The rink would be configured into a large oval with some cones, and a start / finish line was formed.   Each race was two or three laps depending on the age group.  Wewould line up across the starting line, the whistle would blow, and we would sprint, running our our toe stops and front wheels of our skates some distance to build speed and then would start skating.   To win, you needed an advantage over your competition.
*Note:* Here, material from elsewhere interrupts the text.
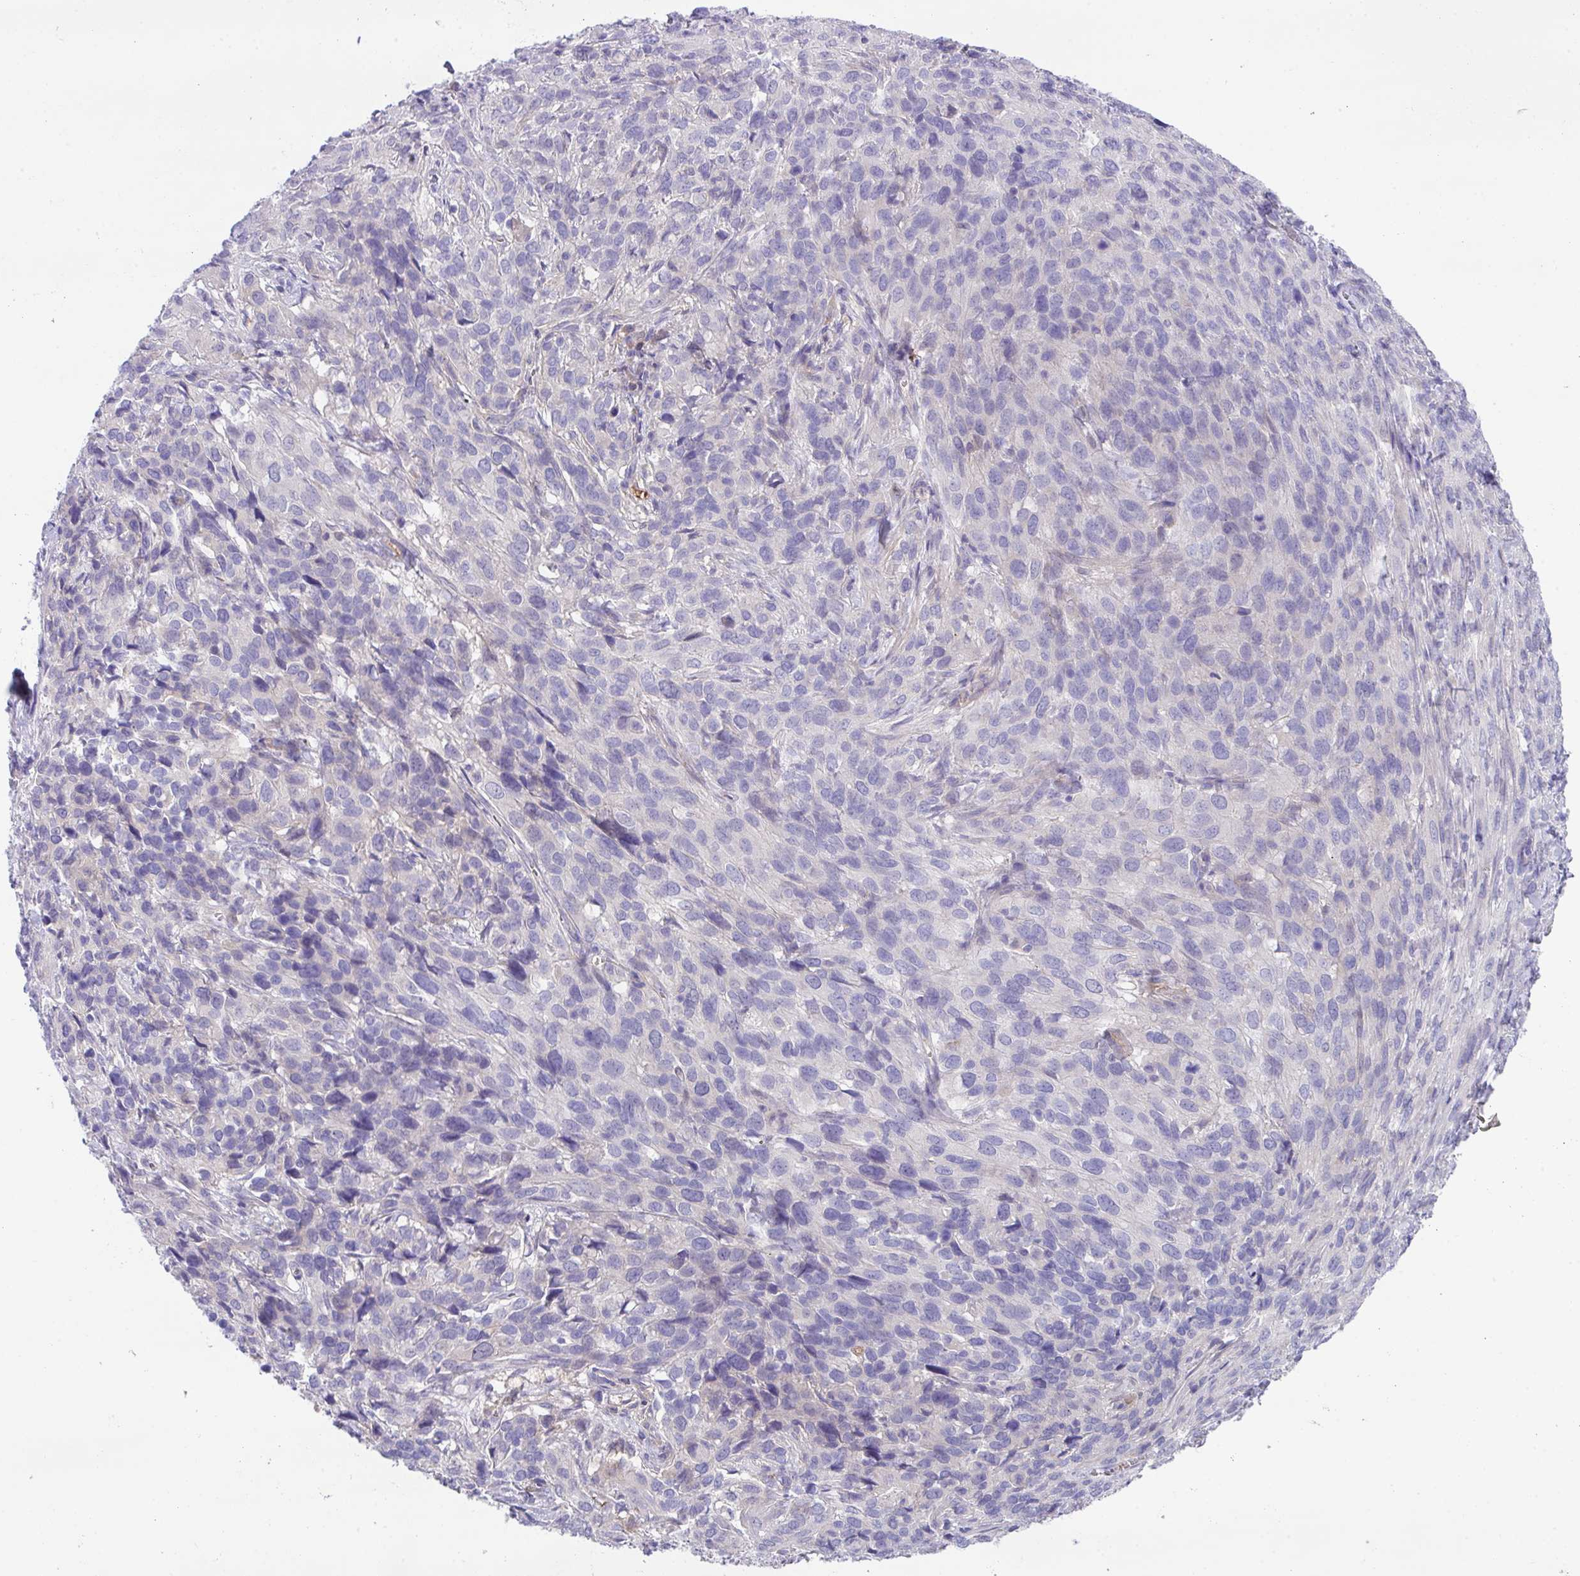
{"staining": {"intensity": "negative", "quantity": "none", "location": "none"}, "tissue": "cervical cancer", "cell_type": "Tumor cells", "image_type": "cancer", "snomed": [{"axis": "morphology", "description": "Squamous cell carcinoma, NOS"}, {"axis": "topography", "description": "Cervix"}], "caption": "This is an immunohistochemistry image of cervical cancer (squamous cell carcinoma). There is no expression in tumor cells.", "gene": "DNAL1", "patient": {"sex": "female", "age": 51}}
Ideally, you wanted “speed skates”, which differed from the rental rink skates in many important areas, and were generally custom built from parts from the pro shop, which was like the pro shop at a bowling alley or golf course.   First, you wanted light weight, low cut boots to free your ankles for mobility.  Then you wanted light weight plates, aluminum or ideally the higher priced magnesium ones.  The toe stops on speed skates were parallel with the floor and adjustable in height, which allowed the skater to have a much shallower angle to the floor when running on take off.   The axles, called trucks used poly urethane bushings instead of the rubber ones for more stability, and were color coded by firmness.  I had yellow – can’t remember where that fell on the scale.  Premium bearings were available, and the factory grease could be dissolved out with mineral spirits and replaced with lightweight sewing machine oil.  I adjusted the torque of the lock nuts on my skates so that the bearings were just right, and spun and timed each wheel with a watch.  I wanted each wheel to spin for at least 2 minutes, freely, thus ensuring minimum rolling resistance.  Lastly, the wheels.  Several dozen models of wheels were available ranging from $30 to around $200.   They varied in color, style, and compound to find the right balance in grip and stiffness.   At the high end of the range, there were two wheels that had aluminum inserts in them which eliminated the bind on the bearings caused by mild deformation of the urethane wheels in a curve, which would slow you down .
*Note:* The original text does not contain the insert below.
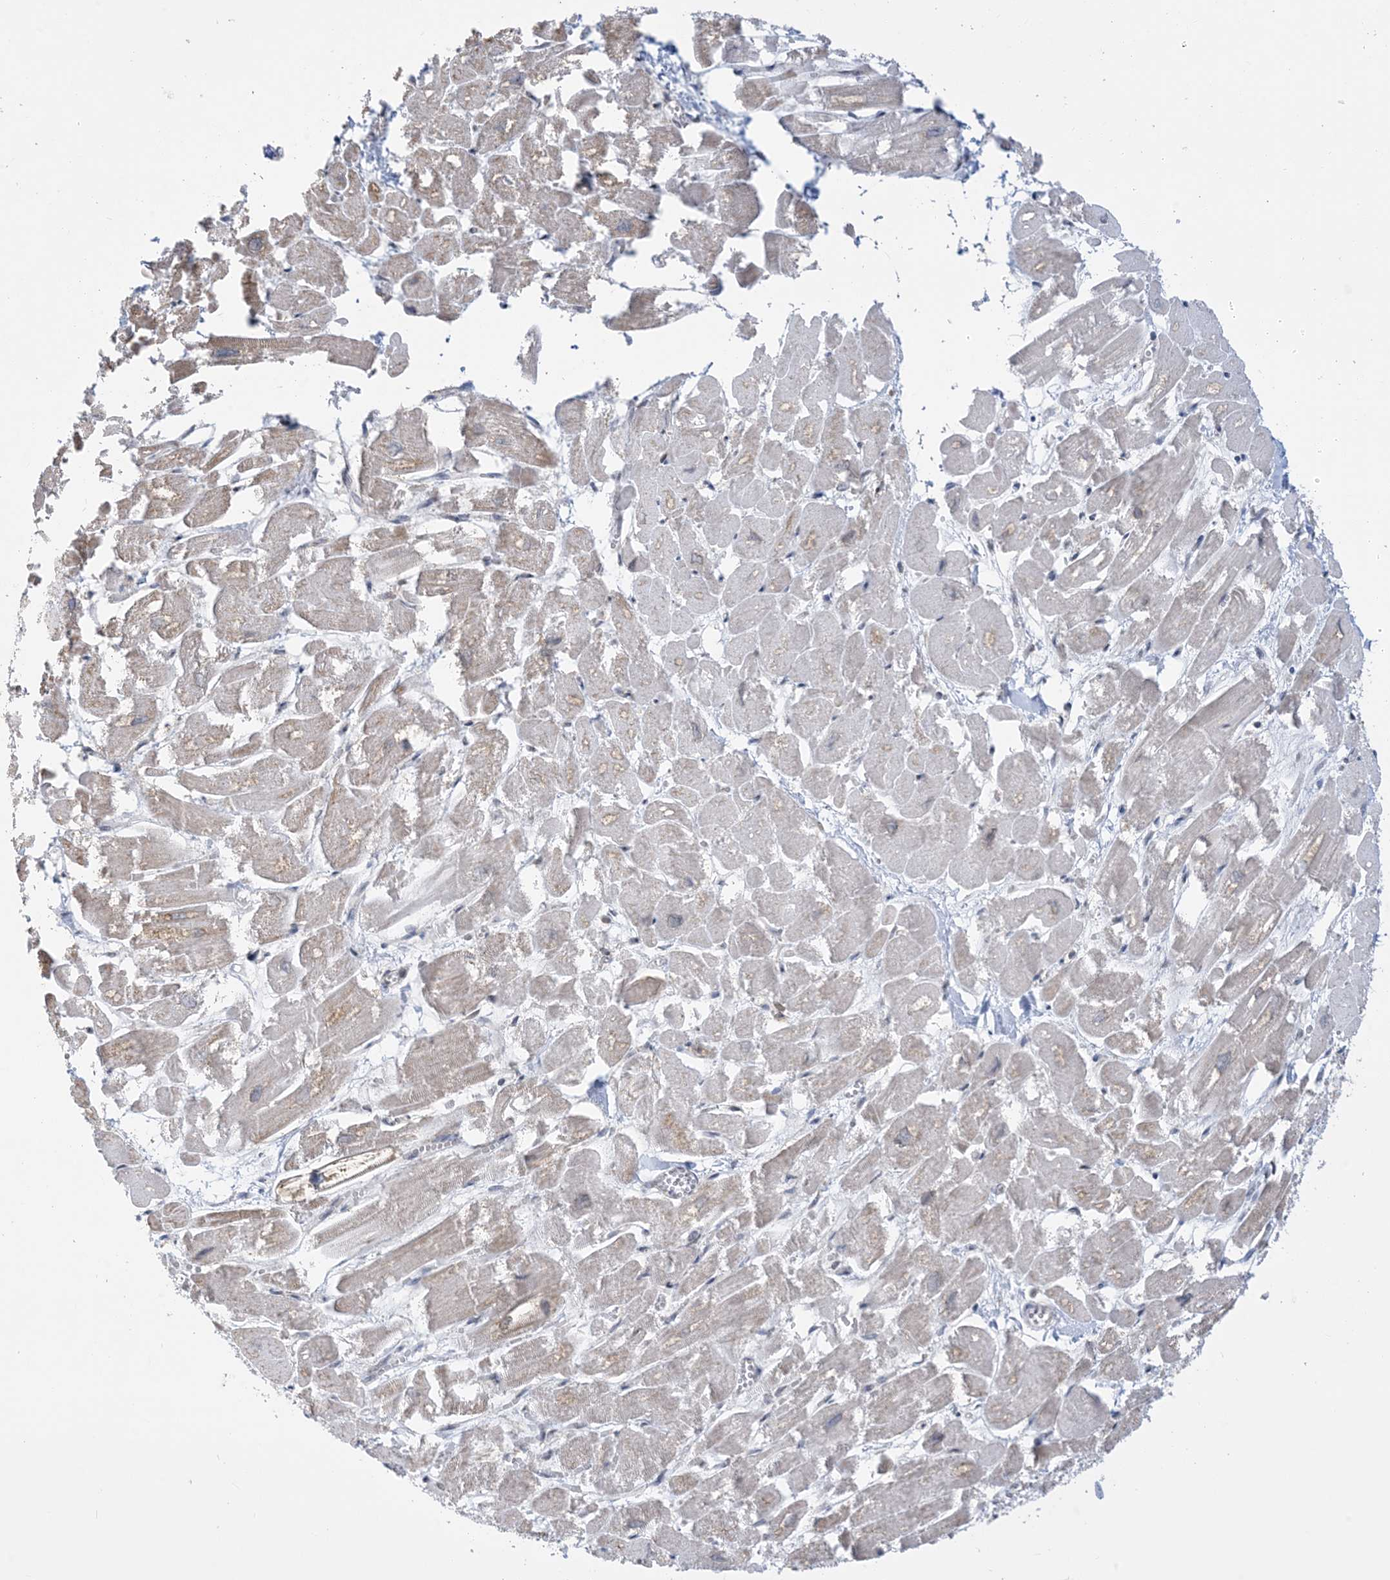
{"staining": {"intensity": "weak", "quantity": "<25%", "location": "cytoplasmic/membranous"}, "tissue": "heart muscle", "cell_type": "Cardiomyocytes", "image_type": "normal", "snomed": [{"axis": "morphology", "description": "Normal tissue, NOS"}, {"axis": "topography", "description": "Heart"}], "caption": "IHC of unremarkable human heart muscle displays no expression in cardiomyocytes. (Immunohistochemistry, brightfield microscopy, high magnification).", "gene": "CASP4", "patient": {"sex": "male", "age": 54}}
One version had these cool machined pockets that were supposed to cool the bearings.   The other version of the wheel had slightly “stickier” compound of the wheel.  I swapped parts to combine the features.

Like most contests in life, there are two fundamental approaches you can take to find advantage.  You can work on your equipment, or you can work on your personal skills, your strength, balance, co-ordination, etc.   Looking back on earlier phases of my life, I think I tended to accept the limits of my person, and chose to pursue external advantage.   It’s only been in recent years that I’ve begun to work on myself as a person, to seek advantage based on who and what I am, rather than what I have to work with.

If you reflect back on your life, do you find that you tend to work  more internally or externally?   Do you work to improve your situation through yourself, or the tools that you work with?